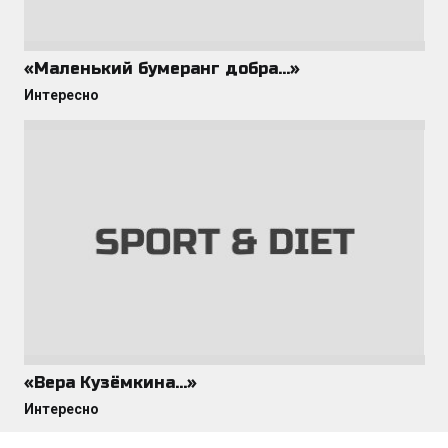
«Маленький бумеранг добра…»
Интересно
«Вера Кузёмкина…»
Интересно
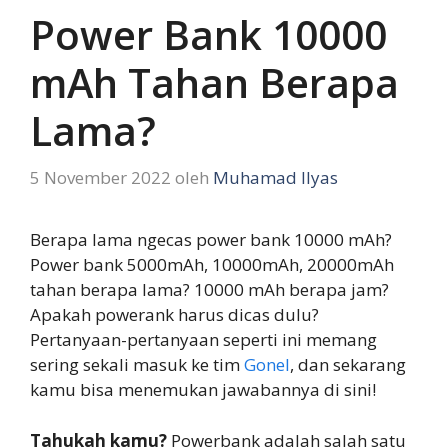
Power Bank 10000
mAh Tahan Berapa
Lama?
5 November 2022
oleh
Muhamad Ilyas
Berapa lama ngecas power bank 10000 mAh?
Power bank 5000mAh, 10000mAh, 20000mAh
tahan berapa lama? 10000 mAh berapa jam?
Apakah powerank harus dicas dulu?
Pertanyaan-pertanyaan seperti ini memang
sering sekali masuk ke tim
Gonel
, dan sekarang
kamu bisa menemukan jawabannya di sini!
Tahukah kamu?
Powerbank adalah salah satu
· · · · ·
◆ WHAT THE EXERCISE ASKS ◆
Pick out every line above that contains the word "kamu", and copy each one.

◆ RESPONSE BOX ◆
kamu bisa menemukan jawabannya di sini!
Tahukah kamu?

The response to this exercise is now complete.